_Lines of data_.
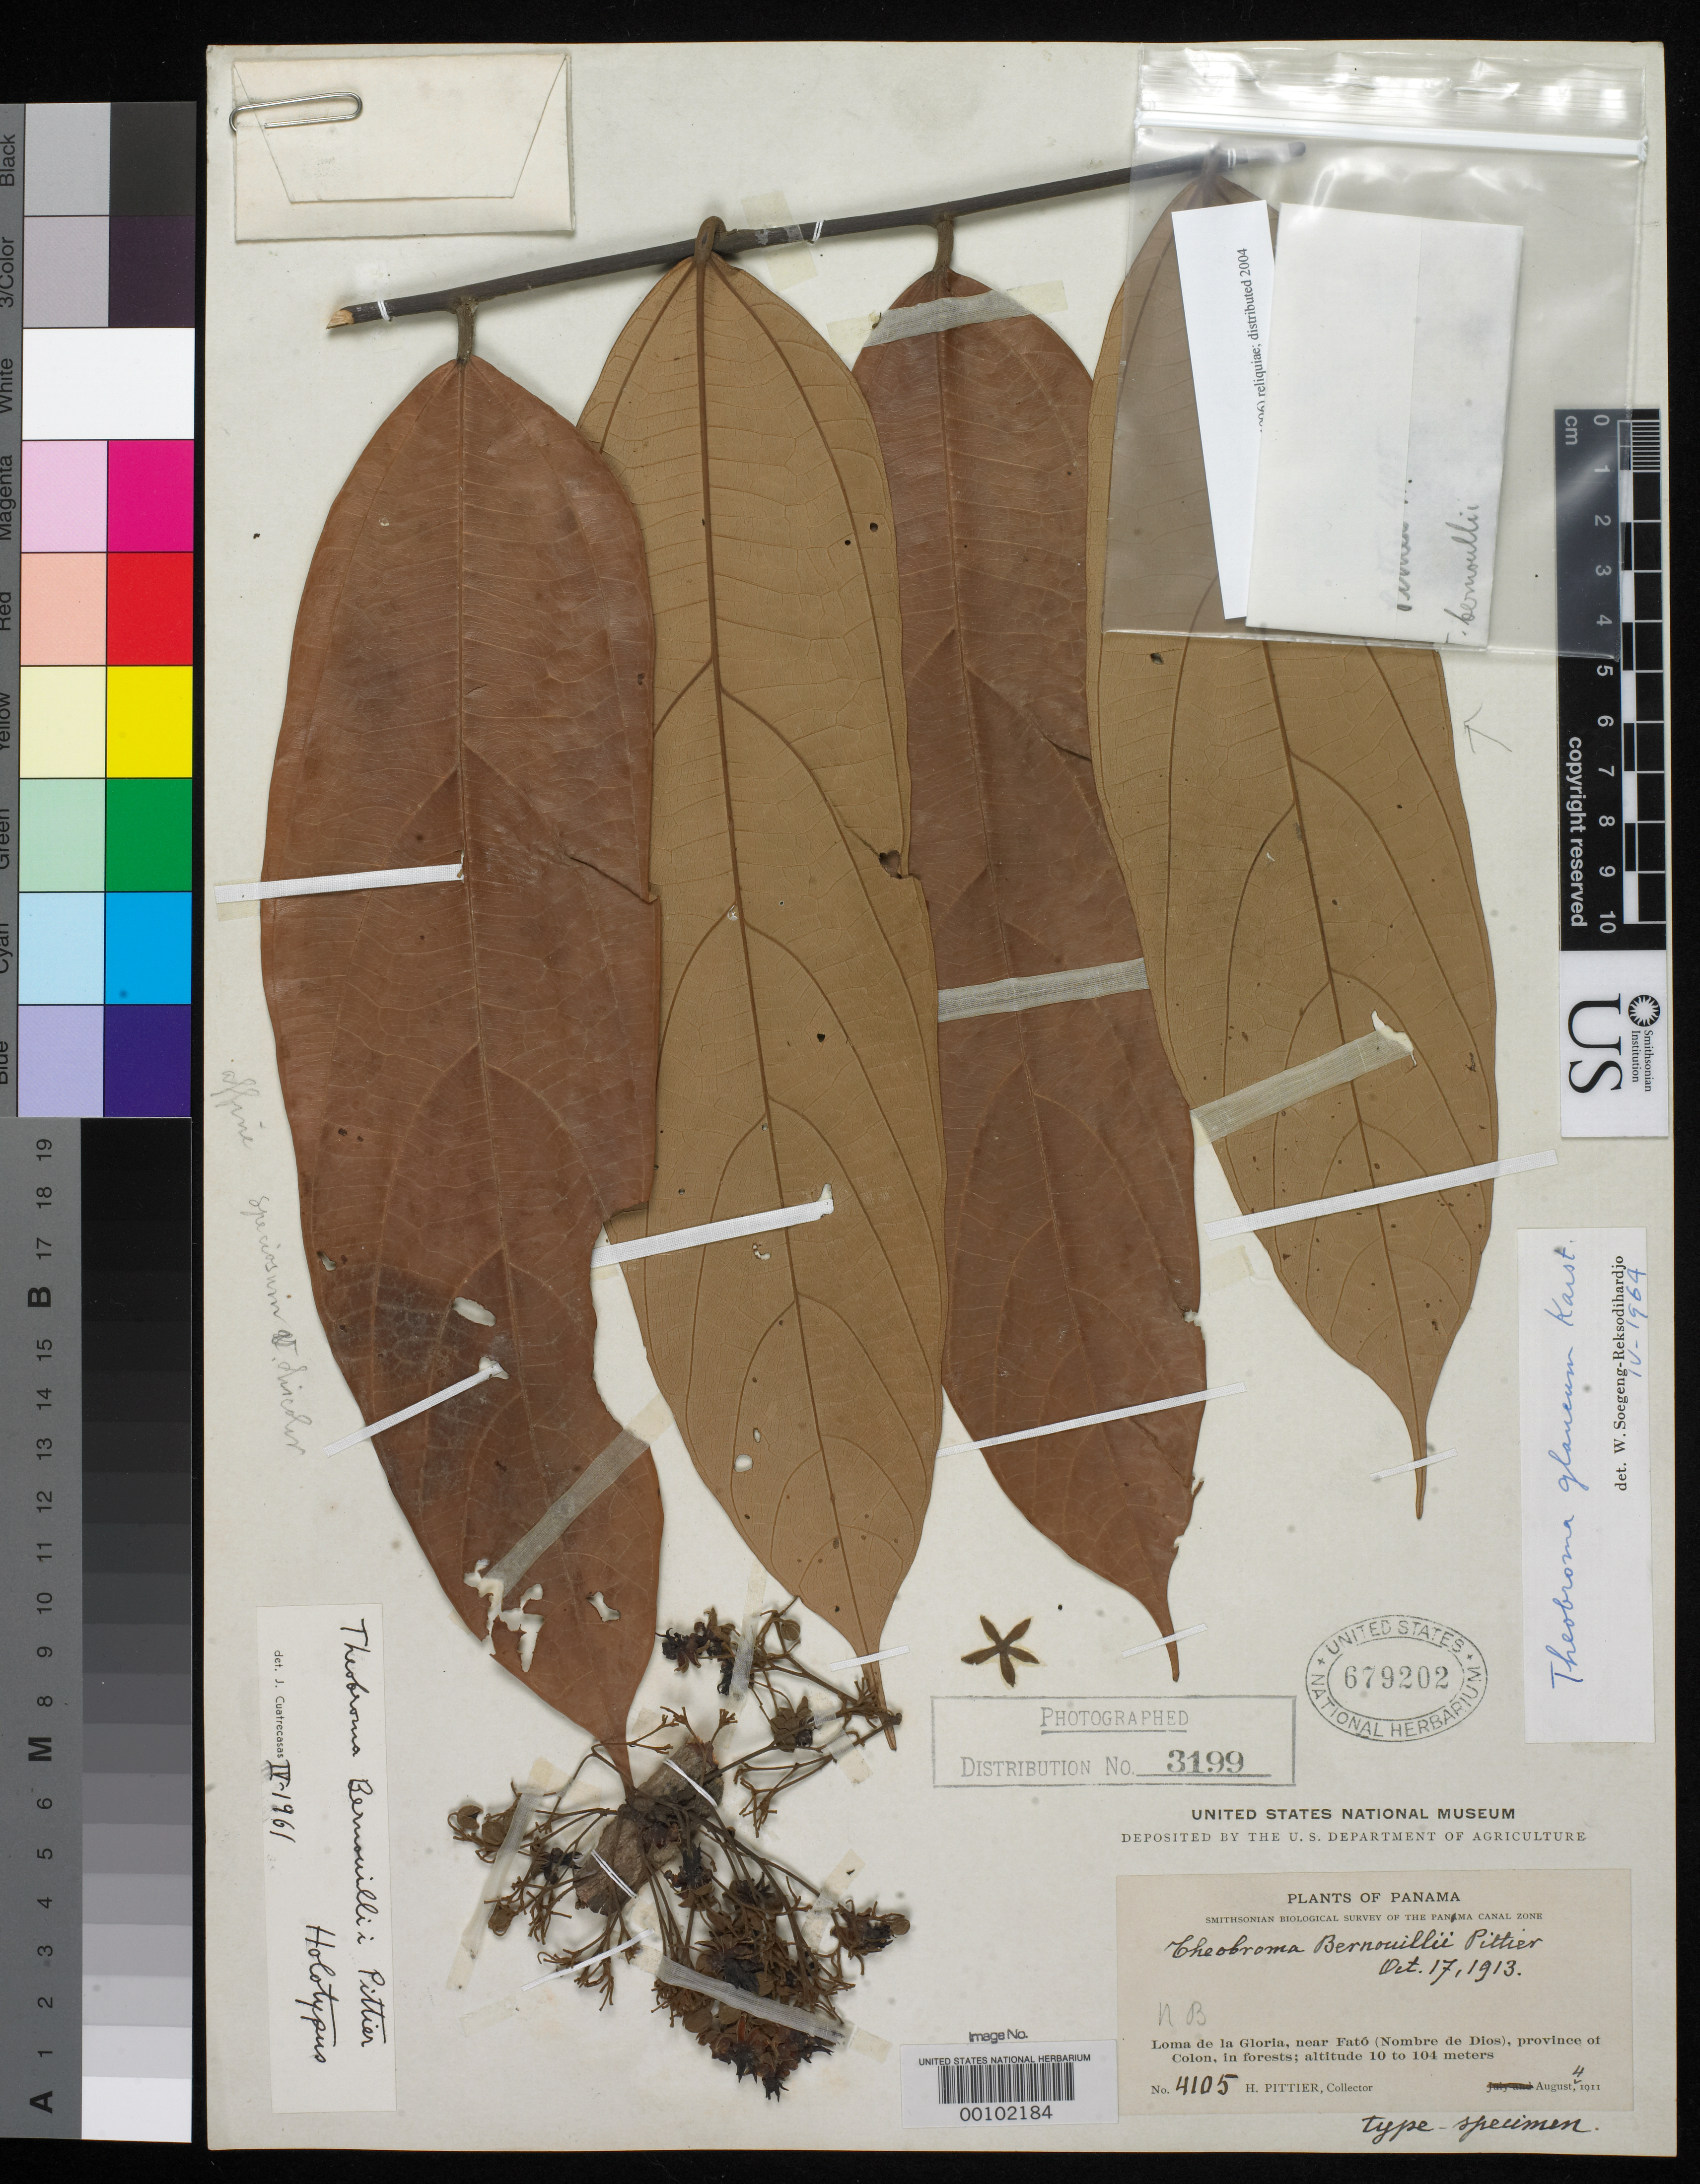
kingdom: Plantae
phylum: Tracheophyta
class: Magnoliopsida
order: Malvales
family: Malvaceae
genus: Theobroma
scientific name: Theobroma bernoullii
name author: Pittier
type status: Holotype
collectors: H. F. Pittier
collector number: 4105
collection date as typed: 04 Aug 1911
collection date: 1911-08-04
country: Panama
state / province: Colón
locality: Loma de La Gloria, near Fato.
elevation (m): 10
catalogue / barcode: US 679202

_Task to carry out_. Put the lines of the items above into a numbered list, starting at the line that contains "country: Panama" and ending at the last line of the items, with any blank lines left out.

_The answer_.
1. country: Panama
2. state / province: Colón
3. locality: Loma de La Gloria, near Fato.
4. elevation (m): 10
5. catalogue / barcode: US 679202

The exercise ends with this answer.